Коль двери заперты – стучи.
За ними прячется весна.
Хоть я, увы, не Мандельштам,
Но мне б хотелось быть не хуже,
В своей душе построить храм,
Убрав оттуда грязь и лужи.
Оттого поэт и вживается с такой полнотой в образ Авраама, считая себя вправе возразить Всевышнему:
Твой помысел – натянутый канат
в пространстве между небом и землёю.
По воле по Твоей – иду над бездной, над
бедой (к Тебе – лицом, и ко всему – спиною…)
Поэт учится переводить «вопль из недр болящей плоти» на библейский язык:
Я – древо без листвы. Я – крик беды.
Своих птенцов утратившая птица.
Как непосильна тяжесть правоты
божественной! Но я готов смириться…
Это уже голос ветхозаветного Иова.
…«Последний шестидесятник», которого некогда благословила сама Анна Ахматова, находит в себе силы быть, обретает второе дыхание. После ещё одного житейского удара, потери жены, – он завоёвывает стихами юную девушку, которая станет спутницей его жизни, музой, соавтором – Анастасию Зиневич, психолога, а теперь и кандидата философских наук, да ещё и прозаика. К его псевдонимам прибавляется ещё один, Борис Осенний – этому уместней писать отнюдь не старческие, поразительно страстные стихи о любви!

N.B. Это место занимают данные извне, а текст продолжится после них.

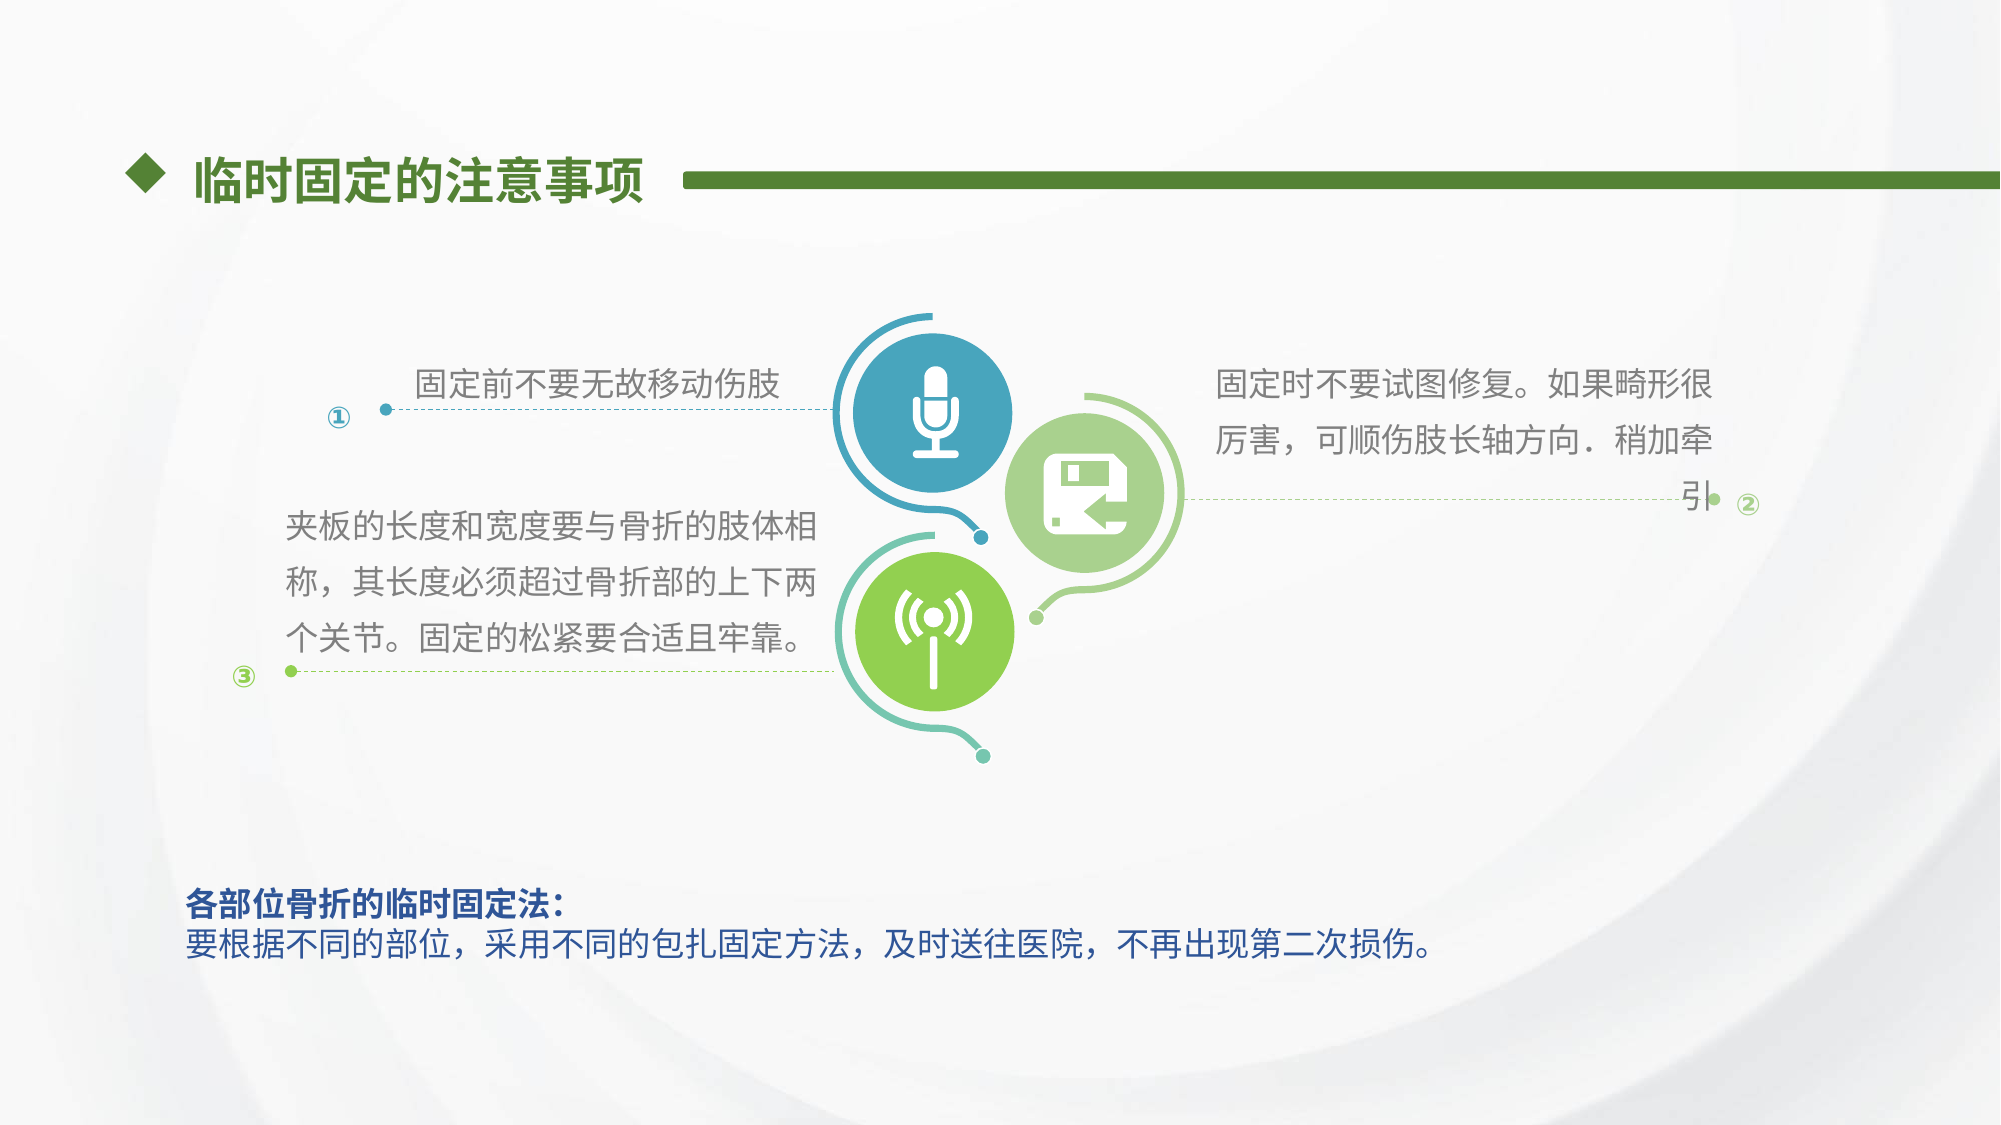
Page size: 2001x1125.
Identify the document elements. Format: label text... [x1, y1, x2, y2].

Издавая за свой счёт тоненькие стихотворные сборники в своей «провинции у моря», трудно рассчитывать на признание, а тем паче славу. Что же даёт поэту силу внутренней веры в своё поэтическое призвание, свою правоту? Понимание поэзии и философии как концентрированного выражения самого духа культуры. Илья Рейдерман – поэт и философ одновременно (редкое сочетание), но и в каждой своей поэтической строке он философ. Он проповедует бытие культуры, в которой есть бытие вечного, идеального, не умещающегося в тесных рамках социума, но возвышающегося над ним. Но этот дух культуры должен быть воплощён в личности, стать экзистенциальным, превратиться в судьбу поэта. И на это уходит вся жизнь.
Она из его книг называется «Вечные сны» – в ней множество стихов под эпиграфами, в ней торжествует духовное братство пишущих, мыслящих людей культуры. А последняя книга, целиком вошедшая в Избранное – называется «Дело духа». У духа есть дело. Работа. Повседневная. Нужно кропотливо «связывать день с днём. А дни – с тем, что за краем дней». «Я жизнь прожил в предощущеньи чуда» – говорил о себе Марк Шагал. «И нет ответа на немой вопрос. / И словно жаль несбывшегося чуда…» – так завершает Илья Рейдерман своё стихотворение «Снежинки, что невидимы почти…» – о тающем на лету мартовском снеге. Южный снег обречён. Но стихи, может быть, остаются. Хотя, по словам Тютчева, «нам не дано предугадать, / как наше слово отзовётся». Может быть, чудо всё же сбылось, и имя ему – подлинная, такая редкая в нашем мире Поэзия?